「滅私」ではなく「加私」の連帯でいかがでしょうか

ソニーとかIBMとかの人の切り方を見ていると、企業って何のために活動しているんだろう?と改めて思いますね。

1万人人を切らないと、企業が潰れる。企業が潰れると困る人がたくさんいる。だから潰さないために人を切る。じゃあ一番「困る人」はだれなんでしょう。「お客さん」でしょうか。いや、企業が切った「人」は労働者であると同時に消費者でもあるのが資本主義ですから、労働者を切ればお客さんを裏切る、と実は同じ意味です。と詰めていくと、「困る」人は株主ですね。

前に、大企業は株主のため、中小零細企業は従業員のための企業活動でよい、と書きましたけどね。だから大企業に勤めている人は、株主への滅私奉公だから、株主のためだったら仕方ねえや、で今回の件を済ますのかって話ですね。ややこしい話ですけど。

わたし昔ソニーの出井さんが社長だった時に出した「ONとOFF」っていう本を古本屋で100円で買って読んだときがあって、何でそれを覚えているかというと、一緒に買ったのが50円で布袋さんの「そして、おやすみ」っていうエッセーをネタで買って、その中の「僕は楽器の中では、なんといってもギターがスキ、だって抱きしめられるから」というフレーズで50円元取った、という(笑)記憶があるので、その出井さんの本もセットで覚えています。

ただ内容の詳細は全く覚えていないんですけど、OFFの内容が常にゴルフ、という印象があるんですよね。またゴルフかよ、ってぐらいゴルフで、まあゴルフが好きなのは個人の自由ですけど、これを本にして出すにしては内容が薄すぎねえかなあ、と当時また社会人では無かったですけど、思った記憶だけはあります。

つまり、それほど内容がないものを「会社の顔」の社長の著作として出してしまう「ソニー」の自信過剰さというか傲慢さというか、なんかそういう感じがしたですね。だから、わたしの中ではソニーってそういう印象、で今回のリストラのやり方も、なんとなく、びっくりはしません。

株主のために切られた社員も派遣も、株主の為に滅私奉公していたとすれば、株主から何かを「奪還」しようと動くでしょうね。それが「労働運動」だったり、するのかもしれません。

わたしは零細企業ですけど、「自分たちのため」に何ができるかという考え方をします。社会の構造から言えば国や大企業のための滅私奉公であることに変わりはないのですが、少なくとも有無を言わさず何かの言うことを聞かなければいけない、といった形の「滅私」にはならない可能性は残されています。お客さんに好かれようが嫌われようが、いい仲間や環境に恵まれようが孤立しようが、全部自分に返ってくる構造です。

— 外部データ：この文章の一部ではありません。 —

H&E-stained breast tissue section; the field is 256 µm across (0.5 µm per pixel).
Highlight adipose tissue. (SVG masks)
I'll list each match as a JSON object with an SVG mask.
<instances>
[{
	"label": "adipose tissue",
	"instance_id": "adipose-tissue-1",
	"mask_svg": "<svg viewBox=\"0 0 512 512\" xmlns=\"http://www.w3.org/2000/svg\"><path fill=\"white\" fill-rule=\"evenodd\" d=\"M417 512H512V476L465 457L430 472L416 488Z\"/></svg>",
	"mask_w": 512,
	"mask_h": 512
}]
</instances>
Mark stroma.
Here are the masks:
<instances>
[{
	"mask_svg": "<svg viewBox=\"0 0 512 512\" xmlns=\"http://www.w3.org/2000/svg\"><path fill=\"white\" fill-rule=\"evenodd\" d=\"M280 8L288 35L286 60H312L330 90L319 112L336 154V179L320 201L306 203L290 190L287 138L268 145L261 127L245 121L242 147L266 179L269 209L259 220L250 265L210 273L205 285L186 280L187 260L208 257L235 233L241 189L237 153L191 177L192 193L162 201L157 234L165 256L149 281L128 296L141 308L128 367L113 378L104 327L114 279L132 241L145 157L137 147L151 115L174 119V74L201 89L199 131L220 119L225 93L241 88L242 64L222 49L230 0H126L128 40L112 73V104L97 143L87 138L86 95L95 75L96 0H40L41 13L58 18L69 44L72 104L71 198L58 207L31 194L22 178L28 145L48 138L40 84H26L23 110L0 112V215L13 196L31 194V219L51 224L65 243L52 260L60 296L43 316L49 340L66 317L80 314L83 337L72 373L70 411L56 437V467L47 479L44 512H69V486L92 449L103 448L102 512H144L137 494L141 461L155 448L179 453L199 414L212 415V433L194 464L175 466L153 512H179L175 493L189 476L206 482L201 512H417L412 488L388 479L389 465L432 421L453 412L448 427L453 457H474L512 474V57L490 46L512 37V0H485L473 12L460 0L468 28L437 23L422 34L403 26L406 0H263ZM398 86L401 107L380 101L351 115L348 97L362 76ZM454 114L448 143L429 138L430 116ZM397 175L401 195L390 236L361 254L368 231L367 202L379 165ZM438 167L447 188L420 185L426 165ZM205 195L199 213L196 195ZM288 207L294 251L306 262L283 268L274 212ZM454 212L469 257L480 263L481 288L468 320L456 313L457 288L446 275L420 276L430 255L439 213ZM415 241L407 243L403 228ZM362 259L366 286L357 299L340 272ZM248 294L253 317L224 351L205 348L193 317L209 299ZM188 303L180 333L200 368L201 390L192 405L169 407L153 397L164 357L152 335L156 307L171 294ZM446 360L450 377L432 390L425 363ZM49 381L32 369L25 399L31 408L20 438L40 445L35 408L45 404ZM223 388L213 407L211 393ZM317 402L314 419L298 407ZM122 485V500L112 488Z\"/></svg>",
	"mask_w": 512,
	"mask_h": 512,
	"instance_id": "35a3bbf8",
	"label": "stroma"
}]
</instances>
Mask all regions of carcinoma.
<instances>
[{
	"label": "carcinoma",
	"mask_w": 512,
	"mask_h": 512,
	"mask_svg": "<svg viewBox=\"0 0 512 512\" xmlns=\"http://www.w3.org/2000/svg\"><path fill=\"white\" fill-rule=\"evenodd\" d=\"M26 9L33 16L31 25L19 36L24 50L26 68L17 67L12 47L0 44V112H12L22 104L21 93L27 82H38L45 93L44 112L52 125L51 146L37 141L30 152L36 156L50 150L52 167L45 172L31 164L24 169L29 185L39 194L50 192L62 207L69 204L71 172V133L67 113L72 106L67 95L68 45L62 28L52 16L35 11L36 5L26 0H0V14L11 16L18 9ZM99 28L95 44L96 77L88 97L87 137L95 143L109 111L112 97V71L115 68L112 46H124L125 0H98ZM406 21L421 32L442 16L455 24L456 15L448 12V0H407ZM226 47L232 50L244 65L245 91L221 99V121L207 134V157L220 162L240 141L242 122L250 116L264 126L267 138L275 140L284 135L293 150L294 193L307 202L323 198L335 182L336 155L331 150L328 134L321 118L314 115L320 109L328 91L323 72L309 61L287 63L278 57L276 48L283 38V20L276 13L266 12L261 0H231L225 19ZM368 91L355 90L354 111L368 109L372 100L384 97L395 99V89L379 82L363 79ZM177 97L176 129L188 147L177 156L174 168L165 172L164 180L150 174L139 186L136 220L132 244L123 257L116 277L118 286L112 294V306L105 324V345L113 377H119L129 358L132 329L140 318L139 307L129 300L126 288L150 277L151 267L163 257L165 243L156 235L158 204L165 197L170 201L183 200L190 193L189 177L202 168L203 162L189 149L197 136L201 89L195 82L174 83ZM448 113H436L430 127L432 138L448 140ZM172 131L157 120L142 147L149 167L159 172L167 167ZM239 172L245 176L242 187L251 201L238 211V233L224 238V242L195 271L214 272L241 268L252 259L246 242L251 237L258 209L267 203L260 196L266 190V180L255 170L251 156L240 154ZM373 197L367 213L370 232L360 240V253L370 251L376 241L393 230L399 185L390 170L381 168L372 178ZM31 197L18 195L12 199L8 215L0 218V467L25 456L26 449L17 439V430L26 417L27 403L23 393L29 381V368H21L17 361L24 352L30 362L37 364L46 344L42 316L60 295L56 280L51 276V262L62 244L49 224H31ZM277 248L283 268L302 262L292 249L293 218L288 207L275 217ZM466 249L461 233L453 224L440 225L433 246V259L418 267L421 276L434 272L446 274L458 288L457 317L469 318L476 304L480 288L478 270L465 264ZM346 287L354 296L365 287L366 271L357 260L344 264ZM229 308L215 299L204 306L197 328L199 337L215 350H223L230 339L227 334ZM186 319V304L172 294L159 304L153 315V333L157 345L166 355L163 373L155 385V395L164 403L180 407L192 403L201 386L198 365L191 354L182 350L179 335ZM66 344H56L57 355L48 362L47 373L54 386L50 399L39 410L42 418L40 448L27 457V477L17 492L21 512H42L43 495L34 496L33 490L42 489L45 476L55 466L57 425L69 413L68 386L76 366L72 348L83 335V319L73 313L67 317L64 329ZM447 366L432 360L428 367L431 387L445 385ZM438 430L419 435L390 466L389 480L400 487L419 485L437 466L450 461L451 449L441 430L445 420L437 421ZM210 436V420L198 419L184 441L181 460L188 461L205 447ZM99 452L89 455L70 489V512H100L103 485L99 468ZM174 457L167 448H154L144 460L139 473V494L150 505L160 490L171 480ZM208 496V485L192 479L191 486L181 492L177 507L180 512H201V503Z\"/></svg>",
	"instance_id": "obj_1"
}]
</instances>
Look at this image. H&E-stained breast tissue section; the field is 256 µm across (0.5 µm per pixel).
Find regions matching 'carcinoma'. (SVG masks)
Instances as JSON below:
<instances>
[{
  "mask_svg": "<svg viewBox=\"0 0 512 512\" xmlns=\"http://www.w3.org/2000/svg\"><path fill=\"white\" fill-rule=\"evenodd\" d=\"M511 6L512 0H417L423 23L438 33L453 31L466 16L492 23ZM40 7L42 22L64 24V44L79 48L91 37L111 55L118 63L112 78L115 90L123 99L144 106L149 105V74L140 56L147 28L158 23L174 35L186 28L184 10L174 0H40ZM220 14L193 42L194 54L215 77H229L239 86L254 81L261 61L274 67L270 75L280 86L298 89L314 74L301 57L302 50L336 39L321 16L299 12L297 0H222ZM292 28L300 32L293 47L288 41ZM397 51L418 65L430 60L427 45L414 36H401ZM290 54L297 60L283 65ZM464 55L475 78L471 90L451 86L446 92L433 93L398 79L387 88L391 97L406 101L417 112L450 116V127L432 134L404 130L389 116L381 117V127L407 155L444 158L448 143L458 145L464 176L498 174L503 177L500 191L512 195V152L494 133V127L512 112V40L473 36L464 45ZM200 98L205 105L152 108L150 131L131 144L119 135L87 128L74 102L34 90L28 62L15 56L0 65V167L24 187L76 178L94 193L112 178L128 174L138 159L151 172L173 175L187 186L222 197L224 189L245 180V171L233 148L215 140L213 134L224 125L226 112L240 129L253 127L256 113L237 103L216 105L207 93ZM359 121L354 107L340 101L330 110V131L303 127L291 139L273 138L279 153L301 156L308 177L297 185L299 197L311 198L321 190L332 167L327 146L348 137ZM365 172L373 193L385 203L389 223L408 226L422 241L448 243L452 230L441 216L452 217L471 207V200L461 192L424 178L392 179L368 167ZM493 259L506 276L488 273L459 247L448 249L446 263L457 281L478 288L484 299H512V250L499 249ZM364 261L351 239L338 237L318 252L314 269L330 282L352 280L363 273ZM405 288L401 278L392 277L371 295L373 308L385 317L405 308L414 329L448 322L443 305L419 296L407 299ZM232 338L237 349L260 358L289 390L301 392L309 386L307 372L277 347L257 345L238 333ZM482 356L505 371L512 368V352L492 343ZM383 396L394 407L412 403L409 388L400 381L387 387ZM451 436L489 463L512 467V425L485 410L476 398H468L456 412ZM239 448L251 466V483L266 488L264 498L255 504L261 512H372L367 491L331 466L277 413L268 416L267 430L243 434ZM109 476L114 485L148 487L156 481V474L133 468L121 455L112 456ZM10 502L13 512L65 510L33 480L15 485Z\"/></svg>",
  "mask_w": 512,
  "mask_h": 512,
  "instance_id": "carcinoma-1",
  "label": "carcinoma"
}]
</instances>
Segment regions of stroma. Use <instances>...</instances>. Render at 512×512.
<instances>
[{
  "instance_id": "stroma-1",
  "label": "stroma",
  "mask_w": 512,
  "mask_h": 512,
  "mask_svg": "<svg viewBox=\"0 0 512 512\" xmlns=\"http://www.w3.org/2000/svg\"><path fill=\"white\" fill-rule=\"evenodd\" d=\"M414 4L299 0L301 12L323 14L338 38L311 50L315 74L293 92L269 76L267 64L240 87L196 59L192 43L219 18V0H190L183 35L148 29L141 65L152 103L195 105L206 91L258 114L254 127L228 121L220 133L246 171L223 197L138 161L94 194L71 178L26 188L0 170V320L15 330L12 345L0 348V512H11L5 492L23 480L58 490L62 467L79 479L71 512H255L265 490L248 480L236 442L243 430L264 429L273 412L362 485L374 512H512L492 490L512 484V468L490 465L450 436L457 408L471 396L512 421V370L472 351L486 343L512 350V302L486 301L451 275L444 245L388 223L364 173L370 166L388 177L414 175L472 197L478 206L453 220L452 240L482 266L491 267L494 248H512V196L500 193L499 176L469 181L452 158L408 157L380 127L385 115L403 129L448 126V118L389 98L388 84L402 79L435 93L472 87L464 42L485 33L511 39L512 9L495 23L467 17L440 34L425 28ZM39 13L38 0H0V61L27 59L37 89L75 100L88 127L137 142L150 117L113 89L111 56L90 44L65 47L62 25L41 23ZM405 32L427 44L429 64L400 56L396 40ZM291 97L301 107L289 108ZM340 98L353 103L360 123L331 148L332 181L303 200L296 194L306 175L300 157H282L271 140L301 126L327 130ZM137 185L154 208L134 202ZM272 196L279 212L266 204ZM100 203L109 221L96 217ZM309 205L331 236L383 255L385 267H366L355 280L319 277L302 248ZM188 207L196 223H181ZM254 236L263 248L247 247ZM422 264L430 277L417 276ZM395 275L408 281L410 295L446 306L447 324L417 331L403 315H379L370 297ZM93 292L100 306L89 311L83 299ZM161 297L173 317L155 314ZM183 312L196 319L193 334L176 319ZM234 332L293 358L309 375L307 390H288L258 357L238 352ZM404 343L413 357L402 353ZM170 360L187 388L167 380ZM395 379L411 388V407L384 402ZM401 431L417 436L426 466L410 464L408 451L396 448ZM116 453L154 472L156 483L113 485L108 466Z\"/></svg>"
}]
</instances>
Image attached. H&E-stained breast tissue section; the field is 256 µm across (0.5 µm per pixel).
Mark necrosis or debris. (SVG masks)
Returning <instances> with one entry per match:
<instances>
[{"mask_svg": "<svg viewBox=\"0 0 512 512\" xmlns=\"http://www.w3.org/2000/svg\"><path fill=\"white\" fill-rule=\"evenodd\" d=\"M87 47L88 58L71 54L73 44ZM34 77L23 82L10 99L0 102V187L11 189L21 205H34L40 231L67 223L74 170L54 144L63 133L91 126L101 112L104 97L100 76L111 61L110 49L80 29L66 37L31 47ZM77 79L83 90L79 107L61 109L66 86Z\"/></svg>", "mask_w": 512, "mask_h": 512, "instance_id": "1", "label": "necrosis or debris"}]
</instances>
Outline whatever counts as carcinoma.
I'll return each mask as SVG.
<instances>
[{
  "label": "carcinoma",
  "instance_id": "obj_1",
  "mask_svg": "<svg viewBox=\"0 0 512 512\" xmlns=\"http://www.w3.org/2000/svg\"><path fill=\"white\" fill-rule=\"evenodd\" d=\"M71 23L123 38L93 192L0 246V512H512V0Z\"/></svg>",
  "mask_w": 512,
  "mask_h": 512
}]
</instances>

だからわたしみたいなのは「オミズ」なマインドが必要です。なぜかといえば、遭遇した環境や、出会った人を許容する範囲が狭ければ、そもそも商売、というか自由が成り立たない、からです。だから「滅私」ではなくて「加私」なんです。すべてはプラスで、仮に「わたしを不快や不安にさせるもの」であっても、撥ねずに加えていく努力はするマインド。

景気がいい時代は、「滅私」で充分なリターンがあるので、そんな構造は分かりませんけど、今はいずれにしても「キツイ」ことには変わりなくなっちゃたので、今回みたいな「有無を言わせない措置」が起こって野ざらしに放り投げられてしまう時、人間は、その不安に怯えるしかないとすれば、つらいだけですよね。

同じキツイ、だったら、「楽しいキツさ」にする。一緒に苦労できる。一緒に知恵を絞りあえる。そういう仲間でもお客さんでも協力してくれる会社さんを増やす。増やすには、それを狭量で探すのではなく、たまたま目の前にあるものを「加えて」いく努力をする。

「奪還」という悪意に満ちた「減」に支えられた連帯よりも、どうせなら「創造」という「加」に支えられる連帯を、そういう「コミュニティ」を作ることに自分のリソースを使ったほうが、わたしはいいと思っています。

収束していた人たちが、逸脱サイドへとどんどん撥(ハ)ねられていきます。きっと両極のバランスが変わるだけで、迎合ても反発でもない、拡散(オミズ)を目指して、ささやかに努力する人たちが、増えるかどうか、は分かりませんけど、この現状の中で、両極からの悪意の循環を、ボーっと見ているだけという訳にはいかないですね。その世界の中にいることには変わりがないので。

そこで、自分には、自分及びステークフォルダに対して、大きいことはできないけど、どういったアクションは考えられるんでしょうかね。
こういうブログなんかも、まあささやかなアクションのひとつなのかもしれませんけどね。